» Assigned task
Pictures excluded, output the lines of the data below between the one holding "ring tip: (527, 166)" and the one holding "wrist: (290, 254)", inclusive, exactly as they stand.
:: Extracted material ::
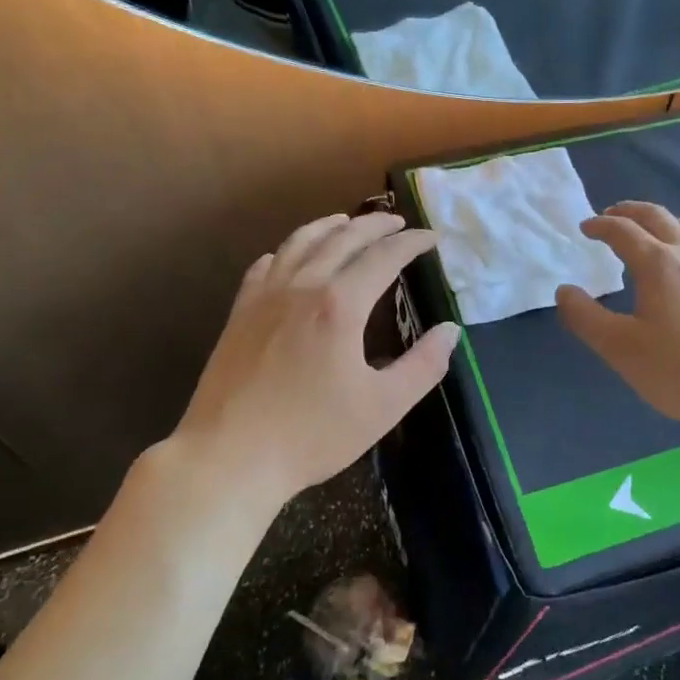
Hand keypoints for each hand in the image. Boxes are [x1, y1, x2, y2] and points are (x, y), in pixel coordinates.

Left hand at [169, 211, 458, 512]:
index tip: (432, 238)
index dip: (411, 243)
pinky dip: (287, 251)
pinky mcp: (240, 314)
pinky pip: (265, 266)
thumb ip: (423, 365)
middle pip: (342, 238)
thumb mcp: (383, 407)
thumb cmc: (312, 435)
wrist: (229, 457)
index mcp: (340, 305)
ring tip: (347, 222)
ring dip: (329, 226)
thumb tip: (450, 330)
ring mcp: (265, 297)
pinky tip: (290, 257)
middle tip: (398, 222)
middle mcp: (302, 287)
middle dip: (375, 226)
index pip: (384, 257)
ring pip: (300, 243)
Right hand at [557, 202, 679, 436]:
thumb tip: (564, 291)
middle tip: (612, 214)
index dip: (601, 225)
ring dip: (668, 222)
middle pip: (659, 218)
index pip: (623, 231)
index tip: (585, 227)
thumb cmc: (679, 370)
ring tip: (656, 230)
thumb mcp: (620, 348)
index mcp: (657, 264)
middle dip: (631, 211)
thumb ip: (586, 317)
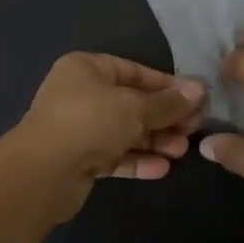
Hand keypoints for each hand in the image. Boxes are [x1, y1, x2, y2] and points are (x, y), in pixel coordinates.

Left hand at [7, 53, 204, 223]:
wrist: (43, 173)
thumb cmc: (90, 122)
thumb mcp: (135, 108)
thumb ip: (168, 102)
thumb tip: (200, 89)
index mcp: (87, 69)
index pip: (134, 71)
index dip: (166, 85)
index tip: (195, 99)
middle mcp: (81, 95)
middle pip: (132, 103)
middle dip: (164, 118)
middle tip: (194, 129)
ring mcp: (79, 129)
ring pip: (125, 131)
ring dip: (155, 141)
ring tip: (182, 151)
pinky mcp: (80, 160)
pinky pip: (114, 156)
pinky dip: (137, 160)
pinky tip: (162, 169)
:::
:: Extracted material ::
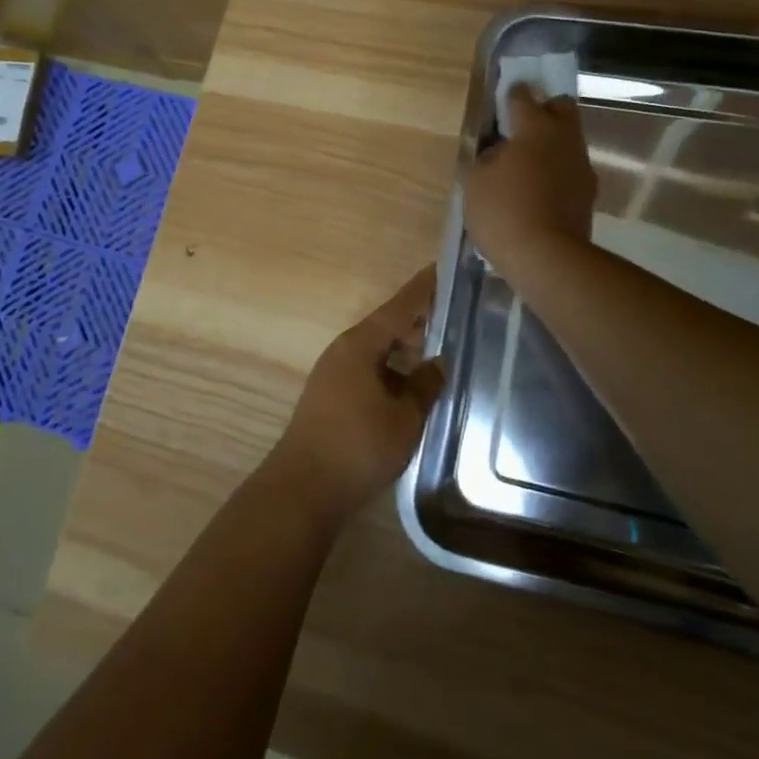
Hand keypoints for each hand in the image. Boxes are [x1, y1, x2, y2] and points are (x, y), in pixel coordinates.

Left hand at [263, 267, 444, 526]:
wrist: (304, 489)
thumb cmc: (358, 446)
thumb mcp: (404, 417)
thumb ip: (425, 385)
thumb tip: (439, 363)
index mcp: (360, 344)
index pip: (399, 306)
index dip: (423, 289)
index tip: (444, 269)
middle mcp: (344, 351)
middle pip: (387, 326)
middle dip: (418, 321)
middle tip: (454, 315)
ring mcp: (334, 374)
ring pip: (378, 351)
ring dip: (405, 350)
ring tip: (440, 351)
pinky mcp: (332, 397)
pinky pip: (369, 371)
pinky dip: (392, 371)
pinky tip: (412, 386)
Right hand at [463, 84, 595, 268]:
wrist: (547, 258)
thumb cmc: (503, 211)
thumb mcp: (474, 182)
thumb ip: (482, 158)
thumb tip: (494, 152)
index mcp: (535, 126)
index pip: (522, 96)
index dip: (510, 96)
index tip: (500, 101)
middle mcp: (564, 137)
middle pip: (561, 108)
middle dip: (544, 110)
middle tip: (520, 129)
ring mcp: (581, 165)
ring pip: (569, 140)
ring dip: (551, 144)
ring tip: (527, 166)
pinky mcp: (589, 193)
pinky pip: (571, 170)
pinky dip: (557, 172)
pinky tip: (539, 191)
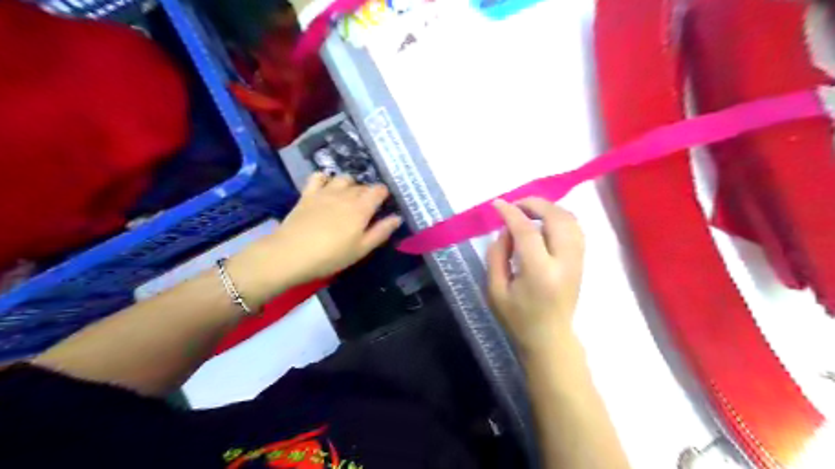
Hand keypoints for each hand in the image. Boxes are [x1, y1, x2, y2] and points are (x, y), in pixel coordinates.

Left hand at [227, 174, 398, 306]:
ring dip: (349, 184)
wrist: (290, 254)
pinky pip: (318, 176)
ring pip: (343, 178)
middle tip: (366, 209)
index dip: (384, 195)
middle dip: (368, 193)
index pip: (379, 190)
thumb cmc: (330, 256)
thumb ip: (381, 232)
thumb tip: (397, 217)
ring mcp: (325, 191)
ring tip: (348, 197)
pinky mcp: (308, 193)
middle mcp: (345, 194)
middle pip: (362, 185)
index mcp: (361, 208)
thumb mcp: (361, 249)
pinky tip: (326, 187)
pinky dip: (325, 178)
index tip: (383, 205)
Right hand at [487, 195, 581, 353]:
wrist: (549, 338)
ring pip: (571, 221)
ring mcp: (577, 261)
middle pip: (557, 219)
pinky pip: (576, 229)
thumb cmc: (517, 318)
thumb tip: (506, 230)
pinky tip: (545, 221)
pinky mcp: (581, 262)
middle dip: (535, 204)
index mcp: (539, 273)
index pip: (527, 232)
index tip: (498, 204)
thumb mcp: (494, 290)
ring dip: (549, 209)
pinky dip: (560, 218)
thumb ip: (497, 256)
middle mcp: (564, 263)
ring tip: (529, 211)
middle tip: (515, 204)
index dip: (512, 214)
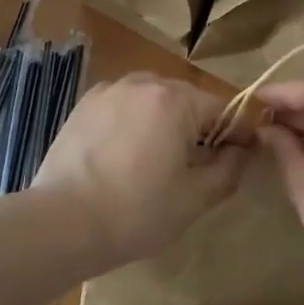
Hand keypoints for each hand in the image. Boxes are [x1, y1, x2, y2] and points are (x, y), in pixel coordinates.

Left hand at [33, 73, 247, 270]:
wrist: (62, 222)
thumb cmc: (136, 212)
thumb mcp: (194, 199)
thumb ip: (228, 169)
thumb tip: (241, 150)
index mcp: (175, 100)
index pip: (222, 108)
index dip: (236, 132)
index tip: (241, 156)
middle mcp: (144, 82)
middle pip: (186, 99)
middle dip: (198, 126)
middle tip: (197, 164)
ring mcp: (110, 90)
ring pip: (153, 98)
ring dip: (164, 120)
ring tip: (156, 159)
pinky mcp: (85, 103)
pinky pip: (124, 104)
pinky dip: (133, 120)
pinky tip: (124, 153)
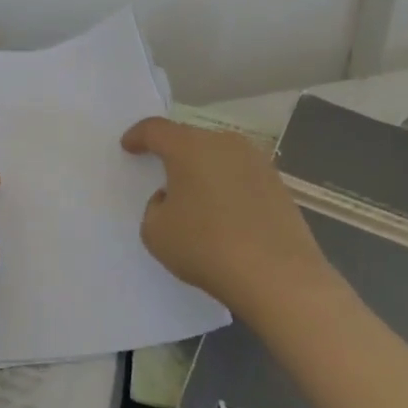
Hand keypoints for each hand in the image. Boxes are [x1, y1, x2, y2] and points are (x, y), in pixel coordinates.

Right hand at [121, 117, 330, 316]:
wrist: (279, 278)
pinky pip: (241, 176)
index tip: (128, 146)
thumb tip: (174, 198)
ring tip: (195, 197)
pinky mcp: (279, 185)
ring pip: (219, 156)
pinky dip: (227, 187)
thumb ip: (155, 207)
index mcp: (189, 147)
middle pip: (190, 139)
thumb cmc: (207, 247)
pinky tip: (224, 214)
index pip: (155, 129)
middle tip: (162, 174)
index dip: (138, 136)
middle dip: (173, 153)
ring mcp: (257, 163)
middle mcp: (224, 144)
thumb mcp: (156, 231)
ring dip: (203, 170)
:::
:: Extracted material ::
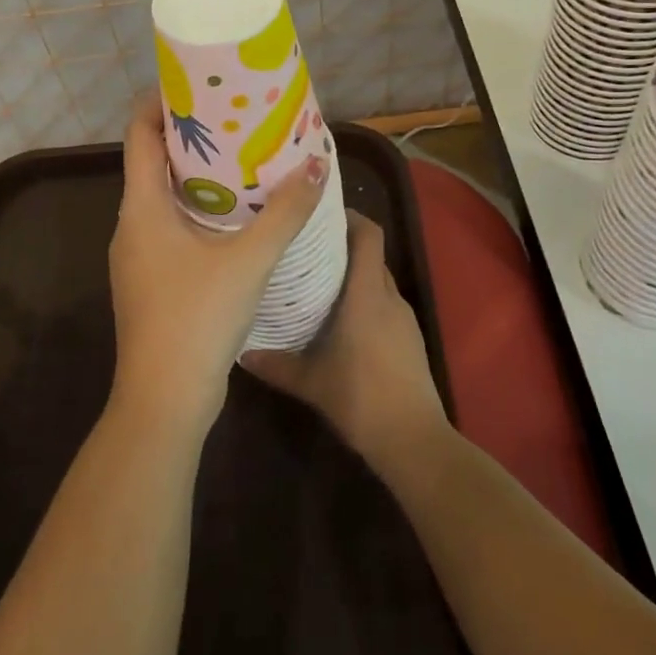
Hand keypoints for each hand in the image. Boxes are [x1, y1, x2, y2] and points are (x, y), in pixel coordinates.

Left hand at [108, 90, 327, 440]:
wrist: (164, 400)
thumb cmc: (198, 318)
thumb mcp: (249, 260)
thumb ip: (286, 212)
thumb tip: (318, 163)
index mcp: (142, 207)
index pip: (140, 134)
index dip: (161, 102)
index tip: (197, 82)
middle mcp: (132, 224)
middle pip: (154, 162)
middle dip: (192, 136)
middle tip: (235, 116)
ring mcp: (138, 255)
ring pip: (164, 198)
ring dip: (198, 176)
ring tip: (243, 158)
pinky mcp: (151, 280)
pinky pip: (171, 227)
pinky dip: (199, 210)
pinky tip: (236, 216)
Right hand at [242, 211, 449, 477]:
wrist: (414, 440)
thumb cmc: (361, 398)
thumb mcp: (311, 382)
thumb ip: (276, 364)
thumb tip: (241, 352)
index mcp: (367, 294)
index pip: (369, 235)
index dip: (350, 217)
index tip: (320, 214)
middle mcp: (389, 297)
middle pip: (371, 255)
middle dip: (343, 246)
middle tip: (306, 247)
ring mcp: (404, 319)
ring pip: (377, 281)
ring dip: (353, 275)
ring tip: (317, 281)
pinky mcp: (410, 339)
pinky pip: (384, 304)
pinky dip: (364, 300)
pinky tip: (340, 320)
:::
» Answer for the task
ring tip: (527, 166)
pinky mcp: (589, 193)
pinky pip: (571, 170)
pinky dip: (557, 172)
pinky tip: (539, 191)
Hand keypoints for each hand in the image. Boxes are [x1, y1, x2, y2] and points are (x, y), in pixel coordinates.

Left hand at [227, 174, 398, 306]:
ring dip: (349, 184)
wrist: (290, 254)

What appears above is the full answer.